Maria soll Göttin werden !?
Es mag zwar ein wenig dramatisch und keineswegs überspitzt klingen, aber die
klitzekleine Insel der interreligiösen Verständigung scheint im Zuge einer
gewaltigen Überflutung unterzugehen. Eine Insel, die, symbolisch dargestellt,
einer Plattform gleicht, rings umgeben von Mißverständnissen, Monologen,
Diffamierungen, Vorurteilen und Gewalt, als jahrhundertealte Begegnungsstätte
der Offenbarungsreligionen, die in ihrem Bestreben all diese Gefahren zu
zerschlagen, nunmehr selbst bedroht sind, von riesigen Wassersäulen erschlagen
zu werden.
Nun, was aber verbirgt sich hinter diesem zerstörerischen Szenario? Welcher
Gefahr ist diese Plattform eigentlich ausgesetzt? Vielleicht müssen wir viel tiefer
in dem brodelnden Kessel der Menschheitsgeschichte umherrühren, vielleicht
müssen wir auch, im wahrsten Sinne des Wortes, bei Adam und Eva beginnen,
um die Ursache dieser Bedrohung ausfindig zu machen. Folgendes aber können
wir jetzt schon klarstellen: Tatsächlich besteht eine Kausalität zwischen unserer
Insel, der Gefahr, dem Kessel und Adam und Eva.
Versuchten wir die Irrungen und Wirrungen der Menscheit seit Adam und Eva
bis in unsere heutigen Tage auf einen gemeinsamen Nenner zu bringen, so hieße
die Lösung : GÖTZENDIENST. Die Prophetenbiographien lehren uns, daß
allen Gesandten primär folgende Aufgabe auferlegt wurde: Die Menschen
aufzurufen, sich von den Götzen abzuwenden und in aufrichtiger Ergebenheit nur
den einen Gott, ALLAH, anzubeten. LA ILAHE ILLA ALLAH (keine Gottheit
außer ALLAH) war die Botschaft aller Propheten.

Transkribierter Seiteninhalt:

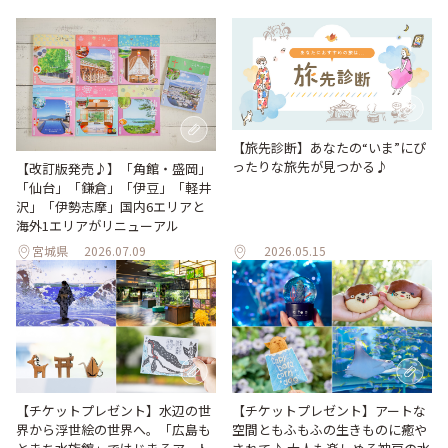
【旅先診断】あなたの“いま”にぴ
ったりな旅先が見つかる♪
【改訂版発売♪】「角館・盛岡」
「仙台」「鎌倉」「伊豆」「軽井
沢」「伊勢志摩」国内6エリアと
海外1エリアがリニューアル
宮城県
2026.07.09
2026.05.15
【チケットプレゼント】水辺の世
【チケットプレゼント】アートな
界から浮世絵の世界へ。「広島も
空間ともふもふの生きものに癒や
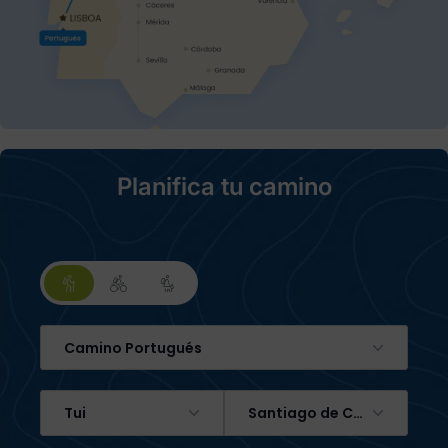
Planifica tu camino
Camino Portugués
Tui
Santiago de Compostela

IHRE AUFGABEN:
**a)** Übertragen Sie aus dem Text über Götzendienst wortgetreu alles von "Versuchten wir die" bis hinunter zu "Botschaft aller Propheten.".
**b)** Aus welchem Grund müssen wir laut dem Text über Götzendienst womöglich bei Adam und Eva beginnen?
**c)** Führen Sie den Text über Götzendienst im Anschluss an seinen letzten Satz fort.
Die Daten sind hierfür ohne jede Bedeutung.

LÖSUNGEN JE AUFGABE:
**a)**
Versuchten wir die Irrungen und Wirrungen der Menscheit seit Adam und Eva
bis in unsere heutigen Tage auf einen gemeinsamen Nenner zu bringen, so hieße
die Lösung : GÖTZENDIENST. Die Prophetenbiographien lehren uns, daß
allen Gesandten primär folgende Aufgabe auferlegt wurde: Die Menschen
aufzurufen, sich von den Götzen abzuwenden und in aufrichtiger Ergebenheit nur
den einen Gott, ALLAH, anzubeten. LA ILAHE ILLA ALLAH (keine Gottheit
außer ALLAH) war die Botschaft aller Propheten.

**b)** Wir müssen womöglich bei Adam und Eva beginnen, um die Ursache der Bedrohung ausfindig zu machen, der die Insel der interreligiösen Verständigung ausgesetzt ist. Dem Text zufolge besteht tatsächlich eine Kausalität zwischen dieser Insel, der Gefahr, dem Kessel der Menschheitsgeschichte und Adam und Eva.

**c)**
„Und dem Moses gaben Wir die Schrift und ließen ihm Gesandte
nachfolgen; und Wir gaben Jesus, dem Sohn der Maria, die deutlichen
Zeichen und stärkten ihn mit dem Heiligen Geist. Sooft euch aber ein
Gesandter brachte, was euch nicht gefiel, wurdet ihr da nicht hoffärtig
und ziehet einen Teil der Lüge und erschlugt andere?“ (2:87)
„Götzendienst in unserer Gesellschaft, auf unseren Breitengraden? Unmöglich!“
Nein, ganz und gar nicht. Im Gegenteil. Wir leben in einer Zeit, in der die
Anbetung von Götzen in mannigfaltiger Art und Weise geschieht und ihren
Höhepunkt erreicht hat. Den Dienst an eigenhändig geformten Götzenfiguren,
den Glauben an mehrere Götter, würden wir heutzutage als „rückständig“, sogar
als „unzivilisiert“ bezeichnen und belächeln, ohne zu bemerken, daß die
unaufhörliche Gier nach Ruhm, Reichtum und Macht
die Götzenfiguren enthauptet und sich an ihrer Stelle „statuiert“ hat. So schleicht
sich dieses „unzivilisierte“ Verhalten in unseren Alltag hinein und wird obendrein
noch gesellschaftstauglich gemacht. Götzendienst kann sich aber auch auf eine
ganz andere Art und Weise manifestieren. Wo das Streben nach materiellen
Gütern und Ruhm abgelehnt wird, da greift man auf scheinbar edlere Motive oder
Objekte zurück. Die Skala der Verehrung z.B. von Vorbildern reicht vom Idol,
über Kultfigur, bis hin zur Vergöttlichung. So spiegeln Bezeichnungen wie
Fußballgott, King of Pop und God of House-Music diese fatale Entwicklung
wider. Das Paradoxe an der ganzen Angelegenheit ist, daß diese Entwicklung
sogar vor religiösen Figuren keinen Halt macht. Propheten werden zu Gottheiten
erhoben, obwohl sie es doch waren, die die Menschen zum Monotheismus
aufriefen. Ja, wir sind über Umwege wieder einmal beim Thema Jesus angelangt.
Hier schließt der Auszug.